Amram, you see, is best known for his more than 100 orchestral and chamber works and for his jazz collaborations with such notables as Dizzy Gillespie, Charlie Parker, Charlie Mingus, Thelonius Monk and Lionel Hampton. Early in his career, he wrote scores for movies, including "The Manchurian Candidate" and "Splendor in the Grass," and for theater, notably Archibald MacLeish's Pulitzer Prize-winning "J.B."

He appears as guest conductor and soloist with major orchestras around the world and tours internationally with his quartet.
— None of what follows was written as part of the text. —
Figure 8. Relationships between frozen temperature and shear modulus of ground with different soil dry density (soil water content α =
Because he plays French horn, piano, guitar, numerous flutes and whistles and folk instruments from 25 countries, Amram has been hailed as a pioneer in multicultural music.

In 1957, he and Beat poet Jack Kerouac developed the genre of the jazz poetry reading, in which he played jazz and chamber music behind Kerouac's readings. He has performed at the Kerrville Folk Festival in Texas for 23 consecutive years, as well as at folk festivals worldwide.
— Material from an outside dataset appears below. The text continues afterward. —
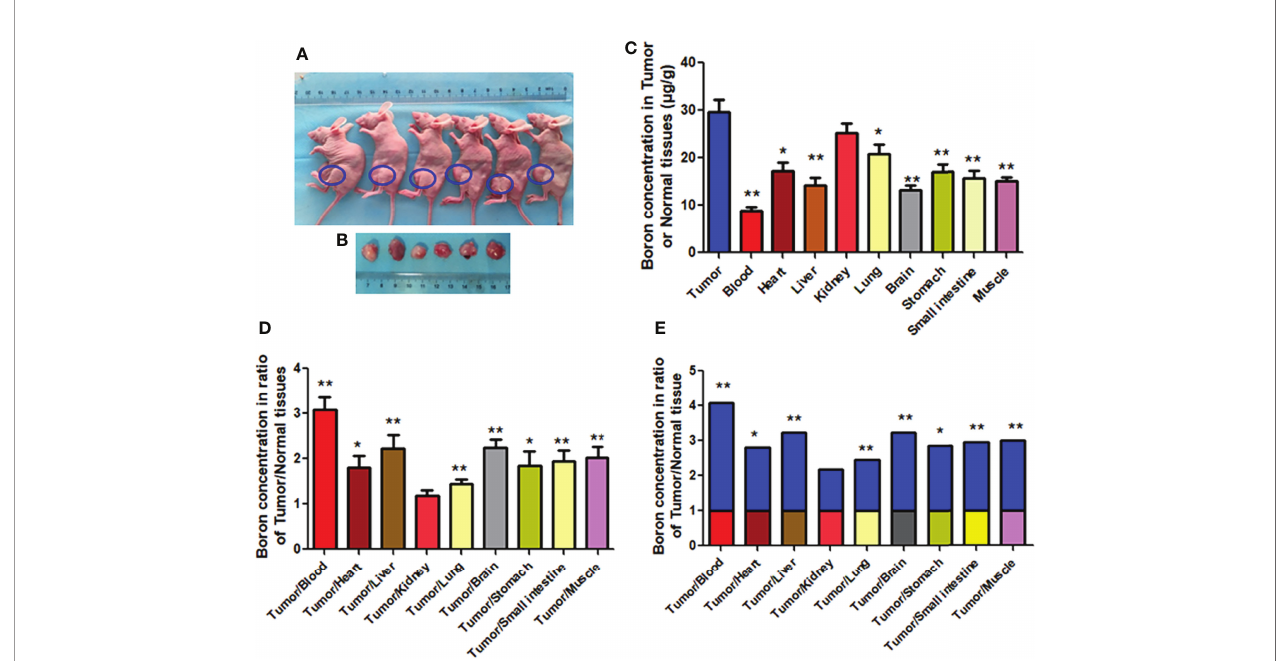
FIGURE 6 | Boron concentration in gastric tumor or tissues of CDX mice. (A , B) Mice bearing tumor. (C) The boron concentration in tumor, blood, and tissues of heart, liver, kidney, lung, brain, stomach, small intestine, and muscle. (D , E) Boron concentration ratios in tumor/blood or tumor/tissue. Data were expressed as the means ± SD. N = 6. The dose of BPA was 250 mg/kg body weight. The age of female mice was 8 weeks. Blood and tissues were collected at 1 h after BPA injection for boron measurement. * p < 0.05, ** p < 0.01 compared with tumor or tumor/tissue.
Country, he isn't. But his latest project is appropriate to the broad definition of country/folk music. Besides, he has performed at four of Willie Nelson's FarmAids, counts Texas songwriting great Guy Clark among his friends and chose two of my favorite musicians, Mickey Raphael and Vassar Clements, to play on the CD. That's country enough for me.

Amram met Raphael, Nelson's harmonica player, at FarmAid, where the two performed together. Clements, one of Nashville's top fiddlers, and he and Clements were contemporaries in the Army in the early 1950s. Applying his considerable composing expertise to "Southern Stories," Amram has come up with a CD that deserves a prominent place in any music lover's collection.

"The classical musicians I've played it for love it," Amram told me, crediting Raphael and Clements' musicianship. Only friends and the occasional audience had heard the songs on the CD before they were recorded. "Alfred the Hog" is the best-known. Other cuts worthy of mention are "Down Home Sunday in the South"; "Kentucky Southern Gentleman," a tribute to his friend, gonzo journalist Hunter S. Thompson; "From Kerrville to Cairo"; and "Passagrille, Florida 1936," a charming story of the magic of making another's wishes come true.

Through his songs and stories, Amram said, he tried to convey the flavor of the South, where folks are more gracious, where they remember who married whom, where most practice some form of spiritual discipline. "There's a down-home way of enjoying simple things," he said, and "people get together, just enjoying another's company." He also appreciates the eloquent manner in which many from the South speak. From preachers such as Martin Luther King to writers such as Carson McCullers, they have preserved the language of civility. "Southern Stories" is a labor of love for the 68-year-old world musician who grows collard greens on his New York State farm. He even embraces Texas as a cultural middle ground between the Old South and the New West. He chuckles when he hears a British-stiff announcer on a New York classical radio station introduce his "Theme and Variations on Red River Valley," including its dedication to Hondo Crouch, the late unofficial mayor of Luckenbach, Texas, population 7, whose motto was "Everybody's somebody in Luckenbach." To Amram, everybody's somebody if they play music. He expects that as technology continues to shrink the world, others will share his appreciation for the music of other cultures. "As we get into the next millennium," he said, "musicians can see that the vistas are unlimited. You can be receptive and inspired by anything that is beautiful."